Task 1: Copy the thread on axioms and geometry from "What does axiom" to "deduce certain conclusions.", switching "axiom" to "postulate".
Task 2: Pick up the thread on axioms and geometry after its final sentence and keep it going.

Submitted by **-cool--beans-** t3_10q3k9c
in **explainlikeimfive**

Thank you so much for all the answers, they have all be so helpful. :)

Submitted by **-cool--beans-** t3_10q3k9c
in **explainlikeimfive**

Thank you so much for all the answers, they have all be so helpful. :)

What does axiom mean?

Good question, sorry for not clarifying in my original post. An axiom is a statement that we take to be self-evident. I.e. it's a statement that we don't need to prove because we just ASSUME that it's true. Then, based on that assumption (i.e. axiom), we try to deduce certain conclusions.

This is also how we do things in geometry (and indeed every single branch of math)! You may have heard of Euclid's five postulates (another word for axiom). All of Euclidean geometry can be derived by using the five axioms that Euclid laid out some 2000 years ago.

However, it turns out that if you refuse to accept the fifth axiom of Euclid, then you can deduce/derive other kinds of geometries. These are called non-euclidean geometries.

Thank you for explaining!

Regarding the non-euclidean geometries link, the images describing elliptical Euclidean and hyperbolic lines, why is the identified 90° angle significant? Or is that the point? Regardless of bend, we can assume a 90° angle will exist?

If I'm completely off-base with my question and wasting your time, feel free to say so lol

Another good question :)

So basically, Euclidean geometry is founded on five posulates, the last of which is called the "parallel postulate". It turns out that the statement that describes this parallel postulate is ambiguous, and so you can have multiple descriptions/variations of this postulate (you can even omit the 5th postulate altogether!), all of which allow you to derive entirely new geometries.

Those 90 degree angles in different shapes are a *consequence* of the different statements of the parallel postulate. Those figures shown in the article are all examples of parallel lines, which at first seem preposterous but are a natural consequence of accepting a different version of Euclid's parallel postulate.

I sincerely hope you are an educator. You have a talent for explanations. Thank you for taking the time to respond and teach me something new today.

Thank you for your kind words :)

Incidentally, Einstein's theory of special and general relativity are also a different kind of geometry! Just like how Euclidean geometry takes place in Euclidean space, special relativity takes place on what's known as "Minkowski" space or spacetime, whereas general relativity takes place on what's known as a pseudo-Riemannian manifold.

(Dataset entries)
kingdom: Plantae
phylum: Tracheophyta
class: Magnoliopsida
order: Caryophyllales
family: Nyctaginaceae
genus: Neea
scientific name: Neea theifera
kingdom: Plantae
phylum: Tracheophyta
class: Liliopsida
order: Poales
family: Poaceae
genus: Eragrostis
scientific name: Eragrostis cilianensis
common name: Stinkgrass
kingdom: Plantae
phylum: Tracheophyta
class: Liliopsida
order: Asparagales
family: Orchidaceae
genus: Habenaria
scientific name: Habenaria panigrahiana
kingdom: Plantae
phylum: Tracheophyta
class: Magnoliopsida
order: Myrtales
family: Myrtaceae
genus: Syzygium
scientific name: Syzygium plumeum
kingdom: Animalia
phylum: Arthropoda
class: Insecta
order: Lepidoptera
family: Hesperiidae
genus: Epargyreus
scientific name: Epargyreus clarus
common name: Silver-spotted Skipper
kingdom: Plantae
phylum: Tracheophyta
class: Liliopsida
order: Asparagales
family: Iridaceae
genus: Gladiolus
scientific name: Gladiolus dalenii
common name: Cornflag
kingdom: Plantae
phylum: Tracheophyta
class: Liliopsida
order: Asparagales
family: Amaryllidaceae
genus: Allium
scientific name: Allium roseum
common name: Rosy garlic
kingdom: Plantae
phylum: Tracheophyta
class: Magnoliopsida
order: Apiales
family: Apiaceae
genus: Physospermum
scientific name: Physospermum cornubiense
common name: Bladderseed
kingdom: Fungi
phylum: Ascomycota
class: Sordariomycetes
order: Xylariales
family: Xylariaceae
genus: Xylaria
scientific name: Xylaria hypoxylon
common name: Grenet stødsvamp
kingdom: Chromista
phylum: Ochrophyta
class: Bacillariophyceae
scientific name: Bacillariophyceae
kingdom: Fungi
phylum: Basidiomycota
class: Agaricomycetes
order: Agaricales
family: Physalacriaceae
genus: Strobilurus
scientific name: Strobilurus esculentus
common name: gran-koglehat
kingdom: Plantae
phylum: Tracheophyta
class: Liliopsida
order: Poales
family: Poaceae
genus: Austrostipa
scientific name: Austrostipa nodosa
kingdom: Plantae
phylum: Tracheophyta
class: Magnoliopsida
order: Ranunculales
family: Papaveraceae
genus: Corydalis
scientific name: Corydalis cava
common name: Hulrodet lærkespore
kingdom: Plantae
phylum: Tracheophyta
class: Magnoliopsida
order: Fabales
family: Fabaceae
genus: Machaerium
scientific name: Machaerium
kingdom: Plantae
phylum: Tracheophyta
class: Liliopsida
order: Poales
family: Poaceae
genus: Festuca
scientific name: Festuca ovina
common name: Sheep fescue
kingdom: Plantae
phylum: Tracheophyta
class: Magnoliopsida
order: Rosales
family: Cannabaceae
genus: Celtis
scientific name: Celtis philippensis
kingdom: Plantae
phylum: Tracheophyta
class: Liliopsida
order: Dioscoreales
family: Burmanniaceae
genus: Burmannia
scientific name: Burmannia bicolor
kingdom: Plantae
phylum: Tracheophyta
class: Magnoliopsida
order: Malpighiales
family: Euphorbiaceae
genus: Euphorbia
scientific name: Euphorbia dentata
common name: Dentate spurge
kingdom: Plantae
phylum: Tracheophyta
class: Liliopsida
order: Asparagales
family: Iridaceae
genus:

Final result 1:
What does postulate mean?

Good question, sorry for not clarifying in my original post. An postulate is a statement that we take to be self-evident. I.e. it's a statement that we don't need to prove because we just ASSUME that it's true. Then, based on that assumption (i.e. postulate), we try to deduce certain conclusions.

Final result 2:
These words sound complex but just remember that they are merely names for some kind of foreign geometry that are derived from a completely different set of axioms than the normal Euclidean geometry that we studied in high school. This article is very nice at introducing the history and context behind non-euclidean geometries!

But you don't even have to think about something as abstract as relativity to realize that non-euclidean geometries are everywhere. Even the surface of the earth has a non-euclidean geometry (the geometry that takes place on the surface of the earth is called "spherical geometry"). In this sort of geometry, you can have triangles which can have two right angles!

The reason I am introducing all these different types of geometries is because in the end, relativity theory is a *geometric* theory of spacetime. If you can understand the context behind some of the different kinds of geometries, then you can understand the context behind relativity theory as well! In this way, relativity won't seem as mysterious anymore. It's still very counter-intuitive, but at least you can understand that relativity is just a consequence of choosing some set of axioms, and drawing conclusions from there, just like any other sort of non-euclidean geometry.

Sorry for all these other links haha. This topic is extremely interesting to me and I wanted to share some resources to hopefully get you excited about it too! :)

Its a statement that is so basic, you cannot prove it. Because it is (together with other axioms) the basis for every proof.

These are the "assumptions" we make in order to get startet with proving stuff. For example, in math there is an axiom "there exists (the concept of) infinity" You cannot really prove this without using other statements like it that can't be proven.

In this case, "axiom" is a bit misleading. It's an assumption, but not an axiom.

Relativity arose out of the *observation* that the speed of light was the same for all observers, which had become clear by the time relativity was developed. What relativity does is goes back and says "okay, what assumptions about physics are wrong in order for that to be possible?"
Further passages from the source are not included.